-- DATA follows --

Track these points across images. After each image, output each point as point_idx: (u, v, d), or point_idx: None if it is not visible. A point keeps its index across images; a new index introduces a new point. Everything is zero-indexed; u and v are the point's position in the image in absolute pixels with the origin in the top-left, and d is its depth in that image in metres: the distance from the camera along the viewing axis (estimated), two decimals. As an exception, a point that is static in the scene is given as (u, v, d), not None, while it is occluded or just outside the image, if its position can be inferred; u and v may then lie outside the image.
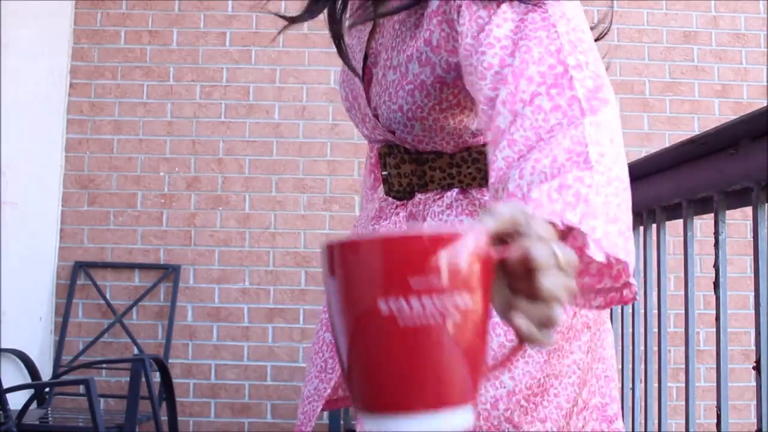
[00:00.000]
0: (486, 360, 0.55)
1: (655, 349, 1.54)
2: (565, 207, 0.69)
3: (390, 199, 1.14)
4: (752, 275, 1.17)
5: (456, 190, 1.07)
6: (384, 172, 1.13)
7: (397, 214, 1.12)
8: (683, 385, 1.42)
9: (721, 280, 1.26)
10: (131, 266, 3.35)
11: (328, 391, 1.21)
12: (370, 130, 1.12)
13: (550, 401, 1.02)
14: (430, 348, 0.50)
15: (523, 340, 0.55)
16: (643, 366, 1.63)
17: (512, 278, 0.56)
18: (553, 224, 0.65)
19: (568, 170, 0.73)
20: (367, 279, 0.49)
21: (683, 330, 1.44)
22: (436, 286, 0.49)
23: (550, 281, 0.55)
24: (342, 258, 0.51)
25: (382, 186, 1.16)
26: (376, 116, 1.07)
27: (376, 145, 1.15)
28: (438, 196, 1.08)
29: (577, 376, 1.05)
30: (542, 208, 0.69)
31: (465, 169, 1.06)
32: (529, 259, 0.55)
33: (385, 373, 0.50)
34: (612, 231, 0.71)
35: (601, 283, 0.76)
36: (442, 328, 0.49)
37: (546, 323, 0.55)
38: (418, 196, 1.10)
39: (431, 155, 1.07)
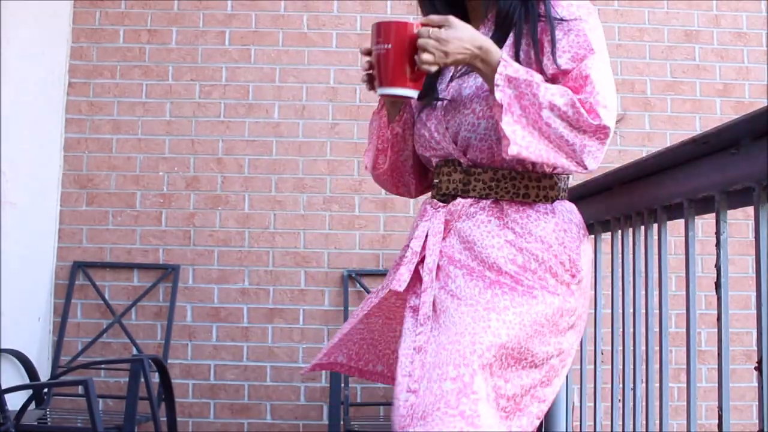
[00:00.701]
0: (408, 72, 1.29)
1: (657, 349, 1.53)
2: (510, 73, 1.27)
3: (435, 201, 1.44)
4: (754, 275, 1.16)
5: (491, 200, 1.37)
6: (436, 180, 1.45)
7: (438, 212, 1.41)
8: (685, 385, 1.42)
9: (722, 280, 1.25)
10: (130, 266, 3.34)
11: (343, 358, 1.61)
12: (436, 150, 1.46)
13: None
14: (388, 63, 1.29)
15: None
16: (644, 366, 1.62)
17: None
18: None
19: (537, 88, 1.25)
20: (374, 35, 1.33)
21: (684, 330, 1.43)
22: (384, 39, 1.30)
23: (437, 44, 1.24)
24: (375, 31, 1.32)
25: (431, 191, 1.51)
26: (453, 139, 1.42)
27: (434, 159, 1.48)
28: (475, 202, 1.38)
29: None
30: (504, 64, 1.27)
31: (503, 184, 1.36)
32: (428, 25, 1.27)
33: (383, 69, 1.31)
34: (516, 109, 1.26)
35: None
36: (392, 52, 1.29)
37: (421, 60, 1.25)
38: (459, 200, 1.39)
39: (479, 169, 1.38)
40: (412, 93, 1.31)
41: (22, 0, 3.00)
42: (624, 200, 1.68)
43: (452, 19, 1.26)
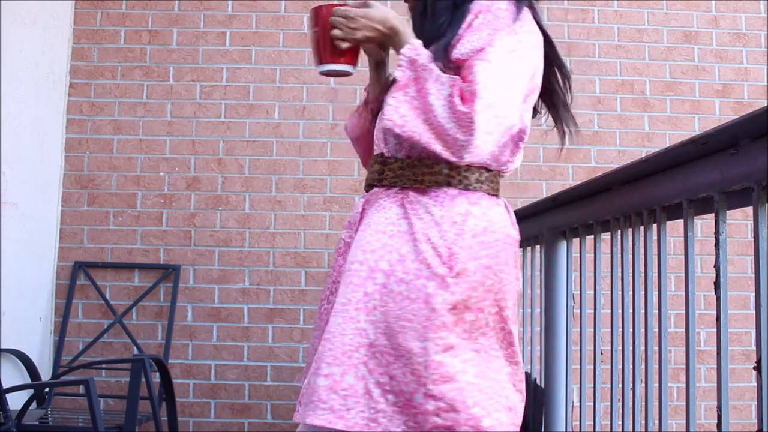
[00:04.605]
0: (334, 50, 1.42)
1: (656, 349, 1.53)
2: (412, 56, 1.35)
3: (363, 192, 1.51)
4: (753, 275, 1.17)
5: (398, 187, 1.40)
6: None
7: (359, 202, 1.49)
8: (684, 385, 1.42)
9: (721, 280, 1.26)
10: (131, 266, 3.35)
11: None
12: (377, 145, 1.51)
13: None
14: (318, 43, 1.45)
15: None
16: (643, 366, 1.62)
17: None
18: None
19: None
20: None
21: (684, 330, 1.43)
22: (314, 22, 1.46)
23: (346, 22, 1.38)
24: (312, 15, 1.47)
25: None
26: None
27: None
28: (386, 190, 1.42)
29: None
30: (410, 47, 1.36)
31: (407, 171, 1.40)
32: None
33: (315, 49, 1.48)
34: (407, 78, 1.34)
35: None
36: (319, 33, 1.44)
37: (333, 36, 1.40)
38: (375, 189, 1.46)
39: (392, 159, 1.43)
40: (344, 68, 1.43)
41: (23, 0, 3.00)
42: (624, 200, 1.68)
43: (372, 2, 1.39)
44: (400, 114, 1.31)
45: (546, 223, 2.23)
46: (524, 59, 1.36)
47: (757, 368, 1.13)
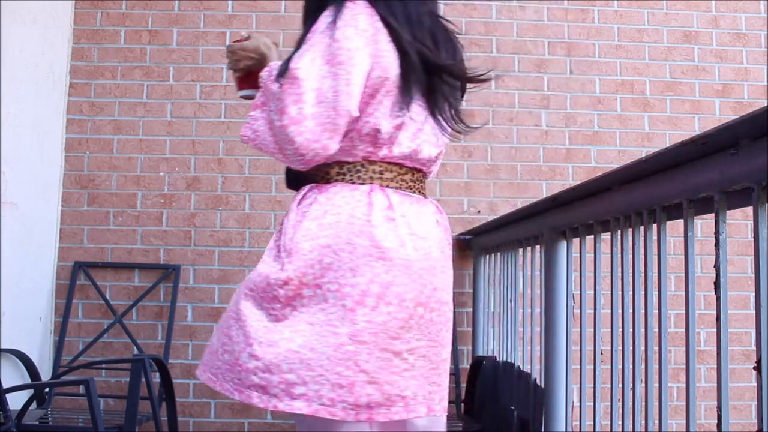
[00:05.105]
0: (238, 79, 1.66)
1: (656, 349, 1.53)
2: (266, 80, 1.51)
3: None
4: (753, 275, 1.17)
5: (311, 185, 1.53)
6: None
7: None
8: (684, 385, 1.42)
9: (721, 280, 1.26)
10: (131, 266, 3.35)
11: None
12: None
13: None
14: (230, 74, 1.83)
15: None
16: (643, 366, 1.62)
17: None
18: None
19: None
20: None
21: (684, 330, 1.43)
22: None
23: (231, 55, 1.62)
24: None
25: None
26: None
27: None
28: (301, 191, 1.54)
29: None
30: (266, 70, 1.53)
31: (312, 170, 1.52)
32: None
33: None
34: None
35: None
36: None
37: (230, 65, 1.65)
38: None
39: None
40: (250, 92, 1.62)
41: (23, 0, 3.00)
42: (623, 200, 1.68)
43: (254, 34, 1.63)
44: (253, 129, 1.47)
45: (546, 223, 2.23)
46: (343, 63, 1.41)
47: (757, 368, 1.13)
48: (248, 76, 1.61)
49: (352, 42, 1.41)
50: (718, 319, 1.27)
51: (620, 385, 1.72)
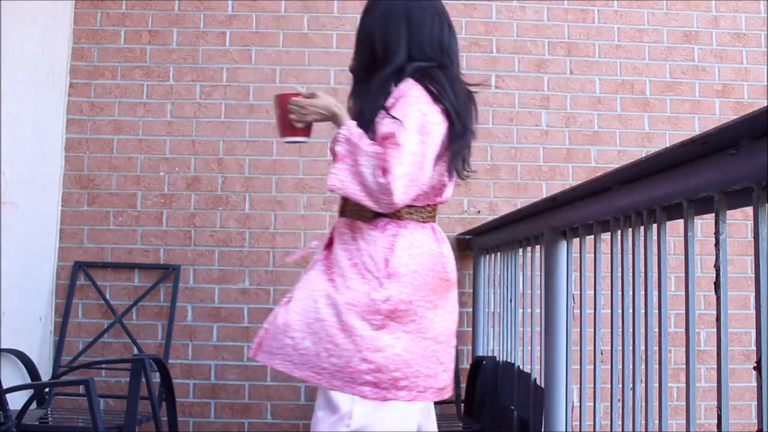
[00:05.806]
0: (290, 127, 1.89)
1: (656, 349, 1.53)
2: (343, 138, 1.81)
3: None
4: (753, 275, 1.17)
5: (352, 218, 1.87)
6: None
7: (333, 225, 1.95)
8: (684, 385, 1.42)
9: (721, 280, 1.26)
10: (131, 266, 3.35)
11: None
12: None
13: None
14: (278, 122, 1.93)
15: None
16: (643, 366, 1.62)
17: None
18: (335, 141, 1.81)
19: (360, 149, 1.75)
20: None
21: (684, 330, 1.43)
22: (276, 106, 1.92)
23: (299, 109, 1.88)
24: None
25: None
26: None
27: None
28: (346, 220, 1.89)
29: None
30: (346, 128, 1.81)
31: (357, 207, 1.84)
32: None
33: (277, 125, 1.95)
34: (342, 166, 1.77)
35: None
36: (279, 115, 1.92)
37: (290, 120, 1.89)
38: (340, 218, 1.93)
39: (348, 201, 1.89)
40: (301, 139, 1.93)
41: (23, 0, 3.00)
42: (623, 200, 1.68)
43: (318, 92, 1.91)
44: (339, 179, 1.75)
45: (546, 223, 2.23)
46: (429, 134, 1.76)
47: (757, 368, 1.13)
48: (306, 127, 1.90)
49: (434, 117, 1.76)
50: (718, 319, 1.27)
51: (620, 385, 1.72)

-- DATA concluded --

§ YOUR ASSIGNMENT: Could the entries above be restated word for word, with the pictures left out?

§ ANSWER BELOW:
Track these points across images. After each image, output each point as point_idx: (u, v, d), or point_idx: None if it is not visible. A point keeps its index across images; a new index introduces a new point. Everything is zero-indexed; u and v are the point's position in the image in absolute pixels with the origin in the top-left, and d is its depth in that image in metres: the distance from the camera along the viewing axis (estimated), two decimals. As an exception, a point that is static in the scene is given as (u, v, d), not None, while it is occluded or just outside the image, if its position can be inferred; u and v may then lie outside the image.
[00:00.000]
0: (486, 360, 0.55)
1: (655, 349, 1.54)
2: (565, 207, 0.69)
3: (390, 199, 1.14)
4: (752, 275, 1.17)
5: (456, 190, 1.07)
6: (384, 172, 1.13)
7: (397, 214, 1.12)
8: (683, 385, 1.42)
9: (721, 280, 1.26)
10: (131, 266, 3.35)
11: (328, 391, 1.21)
12: (370, 130, 1.12)
13: (550, 401, 1.02)
14: (430, 348, 0.50)
15: (523, 340, 0.55)
16: (643, 366, 1.63)
17: (512, 278, 0.56)
18: (553, 224, 0.65)
19: (568, 170, 0.73)
20: (367, 279, 0.49)
21: (683, 330, 1.44)
22: (436, 286, 0.49)
23: (550, 281, 0.55)
24: (342, 258, 0.51)
25: (382, 186, 1.16)
26: (376, 116, 1.07)
27: (376, 145, 1.15)
28: (438, 196, 1.08)
29: (577, 376, 1.05)
30: (542, 208, 0.69)
31: (465, 169, 1.06)
32: (529, 259, 0.55)
33: (385, 373, 0.50)
34: (612, 231, 0.71)
35: (601, 283, 0.76)
36: (442, 328, 0.49)
37: (546, 323, 0.55)
38: (418, 196, 1.10)
39: (431, 155, 1.07)
[00:00.701]
0: (408, 72, 1.29)
1: (657, 349, 1.53)
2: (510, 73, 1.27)
3: (435, 201, 1.44)
4: (754, 275, 1.16)
5: (491, 200, 1.37)
6: (436, 180, 1.45)
7: (438, 212, 1.41)
8: (685, 385, 1.42)
9: (722, 280, 1.25)
10: (130, 266, 3.34)
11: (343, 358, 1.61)
12: (436, 150, 1.46)
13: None
14: (388, 63, 1.29)
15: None
16: (644, 366, 1.62)
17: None
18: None
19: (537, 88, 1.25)
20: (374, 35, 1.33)
21: (684, 330, 1.43)
22: (384, 39, 1.30)
23: (437, 44, 1.24)
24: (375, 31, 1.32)
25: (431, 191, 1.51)
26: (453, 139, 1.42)
27: (434, 159, 1.48)
28: (475, 202, 1.38)
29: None
30: (504, 64, 1.27)
31: (503, 184, 1.36)
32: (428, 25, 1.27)
33: (383, 69, 1.31)
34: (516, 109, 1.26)
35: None
36: (392, 52, 1.29)
37: (421, 60, 1.25)
38: (459, 200, 1.39)
39: (479, 169, 1.38)
40: (412, 93, 1.31)
41: (22, 0, 3.00)
42: (624, 200, 1.68)
43: (452, 19, 1.26)
[00:04.605]
0: (334, 50, 1.42)
1: (656, 349, 1.53)
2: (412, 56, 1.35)
3: (363, 192, 1.51)
4: (753, 275, 1.17)
5: (398, 187, 1.40)
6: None
7: (359, 202, 1.49)
8: (684, 385, 1.42)
9: (721, 280, 1.26)
10: (131, 266, 3.35)
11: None
12: (377, 145, 1.51)
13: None
14: (318, 43, 1.45)
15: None
16: (643, 366, 1.62)
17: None
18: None
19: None
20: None
21: (684, 330, 1.43)
22: (314, 22, 1.46)
23: (346, 22, 1.38)
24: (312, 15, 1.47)
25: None
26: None
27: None
28: (386, 190, 1.42)
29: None
30: (410, 47, 1.36)
31: (407, 171, 1.40)
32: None
33: (315, 49, 1.48)
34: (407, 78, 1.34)
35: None
36: (319, 33, 1.44)
37: (333, 36, 1.40)
38: (375, 189, 1.46)
39: (392, 159, 1.43)
40: (344, 68, 1.43)
41: (23, 0, 3.00)
42: (624, 200, 1.68)
43: (372, 2, 1.39)
44: (400, 114, 1.31)
45: (546, 223, 2.23)
46: (524, 59, 1.36)
47: (757, 368, 1.13)
[00:05.105]
0: (238, 79, 1.66)
1: (656, 349, 1.53)
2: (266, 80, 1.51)
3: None
4: (753, 275, 1.17)
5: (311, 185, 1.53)
6: None
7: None
8: (684, 385, 1.42)
9: (721, 280, 1.26)
10: (131, 266, 3.35)
11: None
12: None
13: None
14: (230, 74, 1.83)
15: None
16: (643, 366, 1.62)
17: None
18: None
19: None
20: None
21: (684, 330, 1.43)
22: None
23: (231, 55, 1.62)
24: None
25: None
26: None
27: None
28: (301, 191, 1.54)
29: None
30: (266, 70, 1.53)
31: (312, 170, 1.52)
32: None
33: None
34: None
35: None
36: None
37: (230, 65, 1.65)
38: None
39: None
40: (250, 92, 1.62)
41: (23, 0, 3.00)
42: (623, 200, 1.68)
43: (254, 34, 1.63)
44: (253, 129, 1.47)
45: (546, 223, 2.23)
46: (343, 63, 1.41)
47: (757, 368, 1.13)
48: (248, 76, 1.61)
49: (352, 42, 1.41)
50: (718, 319, 1.27)
51: (620, 385, 1.72)
[00:05.806]
0: (290, 127, 1.89)
1: (656, 349, 1.53)
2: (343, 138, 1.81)
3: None
4: (753, 275, 1.17)
5: (352, 218, 1.87)
6: None
7: (333, 225, 1.95)
8: (684, 385, 1.42)
9: (721, 280, 1.26)
10: (131, 266, 3.35)
11: None
12: None
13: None
14: (278, 122, 1.93)
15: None
16: (643, 366, 1.62)
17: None
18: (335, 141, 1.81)
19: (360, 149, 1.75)
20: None
21: (684, 330, 1.43)
22: (276, 106, 1.92)
23: (299, 109, 1.88)
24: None
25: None
26: None
27: None
28: (346, 220, 1.89)
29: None
30: (346, 128, 1.81)
31: (357, 207, 1.84)
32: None
33: (277, 125, 1.95)
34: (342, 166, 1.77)
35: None
36: (279, 115, 1.92)
37: (290, 120, 1.89)
38: (340, 218, 1.93)
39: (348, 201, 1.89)
40: (301, 139, 1.93)
41: (23, 0, 3.00)
42: (623, 200, 1.68)
43: (318, 92, 1.91)
44: (339, 179, 1.75)
45: (546, 223, 2.23)
46: (429, 134, 1.76)
47: (757, 368, 1.13)
48: (306, 127, 1.90)
49: (434, 117, 1.76)
50: (718, 319, 1.27)
51: (620, 385, 1.72)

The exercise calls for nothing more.